** Start of Given passage **

Inconsistent behaviour on N1QL/Index

Hello,

I’ve been helping a customer get the most out of their Couchbase/Sync Gateway servers and we’ve been encountering some issues that we would like to clarify in order to get an understanding of what is going on with inconsistent behaviours/performance when using different parts of the Couchbase stack.

So, we have a query that goes something along these lines:

SELECT *
FROM process
WHERE meta().id NOT LIKE "_sync%"
AND type = "workflow-job"
AND entity.state = "Pending"
AND entity.runAfter = "2018-02-26T09:07:57.693Z"
AND array_count(process.entity.dependsOnJobs) = 0
AND entity.runOn = "BCG-BE-6C4AE161"
ORDER BY entity.startDate ASC
LIMIT 10

Execution times for this query, without any index have been in the order of 10 to 40s, so in order to optimize things we’ve introduced an index for this specific query that goes like this:

CREATE INDEX idx_test ON `process`(type, entity.state) WHERE type = "workflow-job" AND entity.state = "Pending"

We also have another similar index that goes like this:

CREATE INDEX process_workflow_index2 ON `process`(entity.state) WHERE meta().id NOT LIKE "_sync%" AND type = "workflow-job" AND entity.state = "Pending"

The explain plan goes something like this:

[
  {
    "plan": {
      "#operator": "Sequence",
      "~children": [
        {
          "#operator": "Sequence",
          "~children": [
            {
              "#operator": "IntersectScan",
              "scans": [
                {
                  "#operator": "IndexScan",
                  "index": "idx_test",
                  "index_id": "b177b75eb23e40f6",
                  "keyspace": "process",
                  "namespace": "default",
                  "spans": [
                    {
                      "Range": {
                        "High": [
                          "\"workflow-job\"",
                          "\"Pending\""
                        ],
                        "Inclusion": 3,
                        "Low": [
                          "\"workflow-job\"",
                          "\"Pending\""
                        ]
                      }
                    }
                  ],
                  "using": "gsi"
                },
                {
                  "#operator": "IndexScan",
                  "index": "process_workflow_index2",
                  "index_id": "500a23cdebc0904a",
                  "keyspace": "process",
                  "namespace": "default",
                  "spans": [
                    {
                      "Range": {
                        "High": [
                          "\"Pending\""

** End of Given passage **
** Start of Information provided **

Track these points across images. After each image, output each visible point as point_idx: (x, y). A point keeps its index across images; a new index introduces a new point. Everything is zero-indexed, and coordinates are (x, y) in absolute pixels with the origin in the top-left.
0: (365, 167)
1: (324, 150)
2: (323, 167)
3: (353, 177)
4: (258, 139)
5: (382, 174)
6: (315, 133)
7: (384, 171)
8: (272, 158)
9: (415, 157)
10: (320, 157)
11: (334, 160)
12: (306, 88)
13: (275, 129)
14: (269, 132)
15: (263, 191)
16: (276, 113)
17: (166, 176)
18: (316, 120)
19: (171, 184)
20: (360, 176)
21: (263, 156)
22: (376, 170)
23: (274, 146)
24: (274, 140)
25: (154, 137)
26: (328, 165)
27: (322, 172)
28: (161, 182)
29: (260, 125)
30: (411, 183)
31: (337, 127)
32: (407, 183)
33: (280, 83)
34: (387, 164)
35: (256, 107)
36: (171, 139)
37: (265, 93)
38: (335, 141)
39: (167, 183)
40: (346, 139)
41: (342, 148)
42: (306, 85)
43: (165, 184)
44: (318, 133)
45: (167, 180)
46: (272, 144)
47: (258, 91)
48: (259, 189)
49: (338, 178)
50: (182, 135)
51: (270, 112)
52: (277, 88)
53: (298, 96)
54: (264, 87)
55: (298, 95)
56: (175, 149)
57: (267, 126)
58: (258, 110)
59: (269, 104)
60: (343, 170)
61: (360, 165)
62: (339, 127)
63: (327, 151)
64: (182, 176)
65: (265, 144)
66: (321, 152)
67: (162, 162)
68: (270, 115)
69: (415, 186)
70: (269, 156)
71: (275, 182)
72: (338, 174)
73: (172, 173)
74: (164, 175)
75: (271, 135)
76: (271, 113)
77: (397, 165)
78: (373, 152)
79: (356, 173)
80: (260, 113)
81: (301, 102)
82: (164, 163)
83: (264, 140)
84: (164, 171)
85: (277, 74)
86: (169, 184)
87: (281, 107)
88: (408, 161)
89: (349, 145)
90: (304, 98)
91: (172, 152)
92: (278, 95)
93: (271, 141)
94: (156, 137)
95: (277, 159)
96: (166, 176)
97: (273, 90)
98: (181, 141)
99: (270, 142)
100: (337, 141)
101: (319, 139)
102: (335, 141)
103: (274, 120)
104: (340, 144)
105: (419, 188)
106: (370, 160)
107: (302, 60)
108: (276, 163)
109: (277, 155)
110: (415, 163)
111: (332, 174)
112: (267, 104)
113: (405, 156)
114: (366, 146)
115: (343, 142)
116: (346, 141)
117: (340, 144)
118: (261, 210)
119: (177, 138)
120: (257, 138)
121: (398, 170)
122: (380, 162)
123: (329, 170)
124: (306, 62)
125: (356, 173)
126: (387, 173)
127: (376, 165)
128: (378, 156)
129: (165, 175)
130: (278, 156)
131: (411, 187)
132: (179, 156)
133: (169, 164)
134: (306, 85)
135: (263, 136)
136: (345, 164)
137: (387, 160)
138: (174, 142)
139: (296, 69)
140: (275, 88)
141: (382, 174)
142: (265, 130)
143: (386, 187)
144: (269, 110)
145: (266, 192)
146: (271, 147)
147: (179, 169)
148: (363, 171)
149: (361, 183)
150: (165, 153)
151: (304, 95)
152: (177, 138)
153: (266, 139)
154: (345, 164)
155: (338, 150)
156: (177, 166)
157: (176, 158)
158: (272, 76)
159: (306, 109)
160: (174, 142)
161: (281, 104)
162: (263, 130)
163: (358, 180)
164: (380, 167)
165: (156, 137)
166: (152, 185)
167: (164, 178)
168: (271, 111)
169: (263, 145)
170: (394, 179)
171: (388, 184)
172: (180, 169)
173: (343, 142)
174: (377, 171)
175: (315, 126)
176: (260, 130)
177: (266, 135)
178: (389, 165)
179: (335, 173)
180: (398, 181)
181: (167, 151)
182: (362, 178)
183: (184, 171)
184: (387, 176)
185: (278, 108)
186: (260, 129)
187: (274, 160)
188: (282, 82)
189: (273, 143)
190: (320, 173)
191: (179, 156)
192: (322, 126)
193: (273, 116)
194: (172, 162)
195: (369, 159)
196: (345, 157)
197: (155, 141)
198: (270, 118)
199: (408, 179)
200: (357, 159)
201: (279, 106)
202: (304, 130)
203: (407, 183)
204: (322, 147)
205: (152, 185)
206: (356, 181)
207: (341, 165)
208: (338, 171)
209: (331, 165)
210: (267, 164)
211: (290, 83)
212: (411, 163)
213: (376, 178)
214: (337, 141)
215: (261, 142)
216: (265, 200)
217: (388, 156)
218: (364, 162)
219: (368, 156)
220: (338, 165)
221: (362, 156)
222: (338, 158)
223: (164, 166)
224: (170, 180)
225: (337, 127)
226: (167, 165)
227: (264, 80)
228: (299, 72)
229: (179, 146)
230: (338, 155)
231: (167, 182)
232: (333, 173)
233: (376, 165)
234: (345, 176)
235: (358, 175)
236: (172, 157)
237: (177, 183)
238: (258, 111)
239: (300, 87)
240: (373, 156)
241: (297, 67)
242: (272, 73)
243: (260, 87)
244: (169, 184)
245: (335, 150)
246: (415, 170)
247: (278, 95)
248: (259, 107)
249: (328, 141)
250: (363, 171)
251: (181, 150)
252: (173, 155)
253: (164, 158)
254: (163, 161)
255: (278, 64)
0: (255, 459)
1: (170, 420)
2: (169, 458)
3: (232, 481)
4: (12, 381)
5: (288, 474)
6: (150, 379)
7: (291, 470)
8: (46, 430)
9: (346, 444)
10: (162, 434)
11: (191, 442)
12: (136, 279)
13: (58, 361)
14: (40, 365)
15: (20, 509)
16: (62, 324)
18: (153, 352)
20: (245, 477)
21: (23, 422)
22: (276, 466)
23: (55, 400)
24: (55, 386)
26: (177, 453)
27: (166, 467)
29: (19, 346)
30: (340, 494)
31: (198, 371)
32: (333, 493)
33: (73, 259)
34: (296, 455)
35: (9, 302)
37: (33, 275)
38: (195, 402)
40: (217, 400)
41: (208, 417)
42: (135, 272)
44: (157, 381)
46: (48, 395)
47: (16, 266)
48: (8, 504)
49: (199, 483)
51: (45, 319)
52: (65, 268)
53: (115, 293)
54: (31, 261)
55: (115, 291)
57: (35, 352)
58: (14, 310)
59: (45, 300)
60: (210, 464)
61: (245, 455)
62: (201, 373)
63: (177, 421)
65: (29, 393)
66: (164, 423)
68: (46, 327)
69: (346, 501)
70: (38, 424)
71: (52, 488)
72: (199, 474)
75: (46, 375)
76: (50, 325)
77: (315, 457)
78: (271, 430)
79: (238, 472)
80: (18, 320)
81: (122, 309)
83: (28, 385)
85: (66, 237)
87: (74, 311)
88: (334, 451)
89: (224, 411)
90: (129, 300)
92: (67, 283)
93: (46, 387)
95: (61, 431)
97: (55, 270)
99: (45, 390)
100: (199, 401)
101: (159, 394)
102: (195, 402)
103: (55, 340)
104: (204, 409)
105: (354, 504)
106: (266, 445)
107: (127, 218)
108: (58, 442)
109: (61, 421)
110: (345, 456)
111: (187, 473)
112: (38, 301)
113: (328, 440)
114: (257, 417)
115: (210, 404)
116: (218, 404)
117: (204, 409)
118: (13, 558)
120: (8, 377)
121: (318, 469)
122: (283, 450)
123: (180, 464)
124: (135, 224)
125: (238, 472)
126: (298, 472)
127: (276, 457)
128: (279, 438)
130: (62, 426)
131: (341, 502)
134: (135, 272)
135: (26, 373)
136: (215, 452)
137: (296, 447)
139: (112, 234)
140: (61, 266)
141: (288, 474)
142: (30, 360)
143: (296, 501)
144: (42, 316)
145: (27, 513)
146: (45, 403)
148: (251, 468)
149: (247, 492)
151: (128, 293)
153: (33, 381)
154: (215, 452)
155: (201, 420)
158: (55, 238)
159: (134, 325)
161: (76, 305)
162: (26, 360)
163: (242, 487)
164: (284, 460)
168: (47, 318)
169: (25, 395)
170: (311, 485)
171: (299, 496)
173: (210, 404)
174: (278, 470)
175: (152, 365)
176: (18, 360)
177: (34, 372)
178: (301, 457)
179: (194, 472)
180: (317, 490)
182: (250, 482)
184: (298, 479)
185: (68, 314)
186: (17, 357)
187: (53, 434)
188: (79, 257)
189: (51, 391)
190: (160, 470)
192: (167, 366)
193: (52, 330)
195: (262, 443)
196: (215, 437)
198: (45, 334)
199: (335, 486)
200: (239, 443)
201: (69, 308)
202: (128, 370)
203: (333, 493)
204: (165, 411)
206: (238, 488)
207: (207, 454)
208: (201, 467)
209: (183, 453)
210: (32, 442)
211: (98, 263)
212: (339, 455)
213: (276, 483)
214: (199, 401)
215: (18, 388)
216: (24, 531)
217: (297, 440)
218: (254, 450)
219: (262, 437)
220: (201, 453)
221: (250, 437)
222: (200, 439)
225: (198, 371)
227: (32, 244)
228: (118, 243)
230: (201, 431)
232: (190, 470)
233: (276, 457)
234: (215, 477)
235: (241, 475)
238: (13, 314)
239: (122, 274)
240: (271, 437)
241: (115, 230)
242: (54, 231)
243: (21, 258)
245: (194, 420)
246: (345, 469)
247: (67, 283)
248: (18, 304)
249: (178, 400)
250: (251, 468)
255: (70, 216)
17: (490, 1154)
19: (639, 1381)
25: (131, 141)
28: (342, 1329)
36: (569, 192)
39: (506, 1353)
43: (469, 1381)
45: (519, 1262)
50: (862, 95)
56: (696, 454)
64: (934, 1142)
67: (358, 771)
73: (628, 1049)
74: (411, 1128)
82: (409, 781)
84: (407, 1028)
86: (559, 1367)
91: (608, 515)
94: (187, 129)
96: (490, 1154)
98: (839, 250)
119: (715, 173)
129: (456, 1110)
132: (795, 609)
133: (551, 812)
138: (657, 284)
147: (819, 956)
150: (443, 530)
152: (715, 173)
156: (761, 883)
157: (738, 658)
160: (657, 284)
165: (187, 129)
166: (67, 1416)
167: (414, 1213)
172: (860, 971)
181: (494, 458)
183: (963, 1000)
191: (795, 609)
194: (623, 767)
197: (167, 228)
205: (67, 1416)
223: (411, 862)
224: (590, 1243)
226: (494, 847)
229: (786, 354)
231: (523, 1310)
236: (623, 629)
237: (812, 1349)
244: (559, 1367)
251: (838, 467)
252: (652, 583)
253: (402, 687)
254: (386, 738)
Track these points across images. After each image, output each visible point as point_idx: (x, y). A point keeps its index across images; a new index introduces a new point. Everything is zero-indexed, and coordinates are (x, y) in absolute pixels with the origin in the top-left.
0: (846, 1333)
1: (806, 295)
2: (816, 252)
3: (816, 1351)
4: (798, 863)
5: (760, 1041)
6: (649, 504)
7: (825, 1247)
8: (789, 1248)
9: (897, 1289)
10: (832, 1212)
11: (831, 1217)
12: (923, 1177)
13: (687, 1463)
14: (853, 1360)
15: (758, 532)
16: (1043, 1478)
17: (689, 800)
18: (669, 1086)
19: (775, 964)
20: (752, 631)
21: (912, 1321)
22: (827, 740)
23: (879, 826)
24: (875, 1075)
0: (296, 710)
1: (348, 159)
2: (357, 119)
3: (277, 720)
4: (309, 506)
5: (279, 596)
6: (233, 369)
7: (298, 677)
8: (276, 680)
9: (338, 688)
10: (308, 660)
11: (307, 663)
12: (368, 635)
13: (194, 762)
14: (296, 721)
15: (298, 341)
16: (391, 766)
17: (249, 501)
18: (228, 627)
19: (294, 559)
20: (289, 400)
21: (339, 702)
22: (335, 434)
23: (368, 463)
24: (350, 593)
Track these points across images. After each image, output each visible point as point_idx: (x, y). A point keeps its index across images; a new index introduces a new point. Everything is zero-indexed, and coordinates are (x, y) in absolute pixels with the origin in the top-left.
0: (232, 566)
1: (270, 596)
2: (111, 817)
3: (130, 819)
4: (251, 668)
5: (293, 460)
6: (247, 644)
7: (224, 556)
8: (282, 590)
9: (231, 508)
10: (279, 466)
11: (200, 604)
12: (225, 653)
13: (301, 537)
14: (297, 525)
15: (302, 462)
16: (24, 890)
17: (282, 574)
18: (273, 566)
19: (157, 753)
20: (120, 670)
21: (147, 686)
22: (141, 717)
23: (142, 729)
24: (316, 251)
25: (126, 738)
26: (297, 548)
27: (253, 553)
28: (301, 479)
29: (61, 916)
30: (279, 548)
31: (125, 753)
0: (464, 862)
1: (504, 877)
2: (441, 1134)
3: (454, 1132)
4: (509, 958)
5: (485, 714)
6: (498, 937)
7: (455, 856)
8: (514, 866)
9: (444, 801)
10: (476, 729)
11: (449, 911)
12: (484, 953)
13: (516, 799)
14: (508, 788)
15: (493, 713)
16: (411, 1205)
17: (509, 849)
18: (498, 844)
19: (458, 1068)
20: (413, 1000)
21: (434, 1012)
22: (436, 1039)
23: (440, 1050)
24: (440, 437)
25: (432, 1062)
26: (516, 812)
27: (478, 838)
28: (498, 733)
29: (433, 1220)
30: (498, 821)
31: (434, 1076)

** End of Information provided **

## Exercise brief
Summarize the post on inconsistent N1QL/index behavior in two sentences.

## Task solution
While helping a customer with Couchbase/Sync Gateway servers, the poster ran into inconsistent behavior and performance across parts of the Couchbase stack, shown with a query on `process` that filters Pending "workflow-job" documents, orders them by entity.startDate, and limits the result to 10. Because the query took 10 to 40 seconds without an index, an index named idx_test was created on type and entity.state alongside a similar index, process_workflow_index2, and the explain plan shows an IntersectScan over both.